The accelerated industrial development of the country, and the overtuned importance of steel exportation, lead by the sucessive governments are only a part of the reasons of the deforestation of the Cerrado, the brazillian savana, and so the Atlantic Forest, and even the Amazon.
Several international steel companies established by the country buy large pieces of land and substitute the natural vegetation by eucalyptus, a fast growing kind of wood, used to make vegetal coal, an important ingredient in the tranformation of the iron ore to steel.
The Cerrado is the most threatened biome. Specialists say that in some time it will no longer exist. The eucalyptus charges high the environment for its fast growing speed: it consumes too much water and nutrients, leaving the soil exhausted and dry.
Federal regulations forbid to cut some native species of trees, like the Pequizeiros, araticuns, white sucupiras and cagaiteiras. Then farmers don’t cut them to plant the eucalyptus fields.
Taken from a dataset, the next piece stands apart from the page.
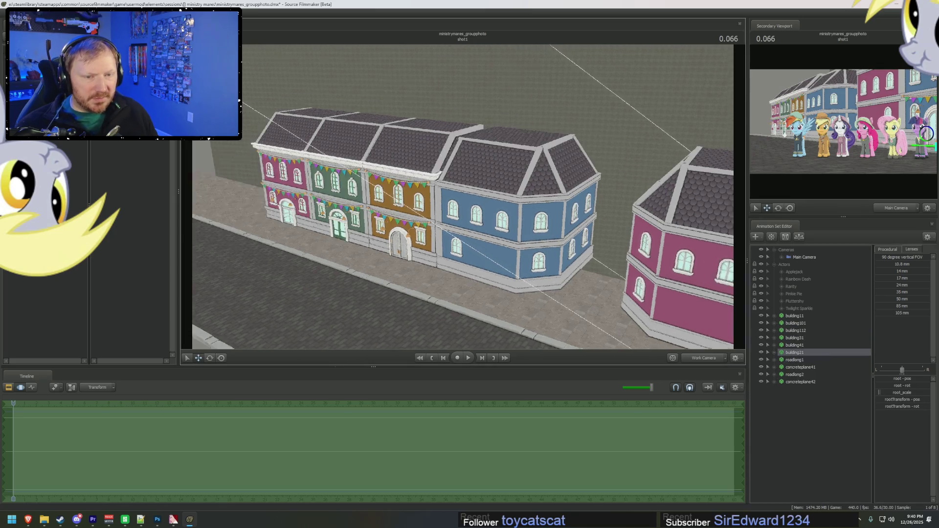
pyautogui.click(793, 346)
pyautogui.rightClick(793, 347)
In January 2012, travelling by Minas Gerais State’s countryside, I found a large eucalyptus field, with those native trees standing inside of it. I was impressed with the realization of the crudest metaphor about the effects of “Reforestation” (as the companies refer to their eucalyptus fiels) on nature I’ve could imagine.
In February 2014, I returned to the same region to visit those trees, and entered again that green desert, and in September 2016, again, and so in March 2017.